[Opening Reading passage section]

C2C is the new travel buzzword

Look over your shoulder Sir Richard Branson. There is a growing gang of “minipreneurs” chasing you. They don’t own a plane or a hotel between them and have a lot of ground to make up but their influence can revolutionise the future of travel.

Innovator Sir Richard’s finger on the pulse will have surely noted this latest trend ... customer-to-customer (C2C) holiday planning.

It’s Internet driven via web logs, otherwise known as blogs, and is creeping up the popular holiday booking scene.

There has been a massive 60 per cent rise in blogs over the past three years, lifting the ‘blogosphere’ capacity to more than 35 million, according to one source.

That means a new weblog is set up every second of the day. One company claims that they track 50,000 postings an hour.


Post your weird or wonderful dream break on a blog and if a minipreneur comes up with a solution or itinerary to satisfy you then a “fixing” fee changes hands.

“It’s the newest slant in personalised, tailor-made, for-your-passport-only holiday planning,” reveals Fiona Jeffrey, Managing Director of World Travel Market, the leading business-to-business travel and tourism exhibition for the international industry, held in London every year with 202 countries.

“From mini-breaks to minipreneurs, the field of travel is forever adapting, improving, experimenting and adjusting its horizons.

“The web is such a gigantic influence in today’s marketplace and this idea has jumped from the United States to Europe, where it has been on the rise for about 18 months.

“Our market intelligence provider, Euromonitor International, has found that consumers craving more choice and individualism are helping to create their own cottage industries and sideline packages.

“It is a trend which can completely bypass official distribution channels, travel companies and agencies, meaning that an exchange of views and information on the net could lead to somebody getting a payment.”

Euromonitor International is the world’s leading provider of global business intelligence and strategic market analysis. Caroline Bremner, Euromonitor’s Global Travel and Tourism Research Manager, said: “C2C holiday planning has the potential to be very profitable. I believe that ultimately somebody could hit on an idea and make a living giving advice as a minipreneur. It’s the next step on from dynamic packaging, which at Euromonitor International, we estimate will be worth globally US$19billion in 2006, an astonishing leap of 43 per cent on 2005.

“While it is too early to put a figure on the value of the minipreneur market, businesses are already moving with the times. They’re aware of the changing on-line purchasing scene, and realise they must ride with the trend for customised holidays.

“The next step is to be more flexible. By inviting customers to request exactly what they want, businesses can try responding to individual demand.

“However, at Euromonitor we believe the ability of major players to offer increased levels of customisation and creativity is questionable as they merge into bigger, global corporations.

“Consumers using the web as a medium have been moving away from the major websites to the highly personalised market. They tap into blogs and ask fellow customers what they think. Consumers seem to like word of mouth recommendation and minipreneurs are turning these recommendations into sales opportunities, using their knowledge to put together holidays for other consumers.

“The range of ‘what I’d like to do’ postings on the web is enormous and has no barriers - from visiting KGB prison cells to sustaining a fragile community industry such as Harris Tweed making in the Outer Hebrides.

“A minipreneur seeing this could volunteer: ‘Pay me GBP 100 and I’ll set it up.’

“Similarly, there are many Americans who might gladly welcome help in re-tracing their family roots and pay a search fee.

“Looking ahead, Euromonitor International forecasts that C2C communication will influence the future of customisation, translating into the likely emergence of customised packages from independent agents who are best placed to respond. This could just be the breakthrough that many independents have been waiting to capitalise on.”

[Closing Reading passage section]
[Opening Given information section]

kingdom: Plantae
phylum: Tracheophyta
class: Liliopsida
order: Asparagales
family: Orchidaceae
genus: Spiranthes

[Closing Given information section]

Work instruction 1 -
Answer these questions using the article on C2C holiday planning.
(a) By what percentage have blogs risen over the past three years?
(b) In what city is World Travel Market held every year?
(c) What value does Euromonitor International estimate for dynamic packaging globally in 2006?
Work instruction 2 - Reproduce word for word the part of the article on C2C holiday planning starting with "Look over your" and going on through "holiday booking scene.".
Work instruction 3 - Name every person mentioned by name in the article on C2C holiday planning.

Reply 1 -
(a) 60 per cent
(b) London
(c) US$19billion

Reply 2 -
Look over your shoulder Sir Richard Branson. There is a growing gang of “minipreneurs” chasing you. They don’t own a plane or a hotel between them and have a lot of ground to make up but their influence can revolutionise the future of travel.

Innovator Sir Richard’s finger on the pulse will have surely noted this latest trend ... customer-to-customer (C2C) holiday planning.

It’s Internet driven via web logs, otherwise known as blogs, and is creeping up the popular holiday booking scene.

Reply 3 -
Sir Richard Branson
Fiona Jeffrey
Caroline Bremner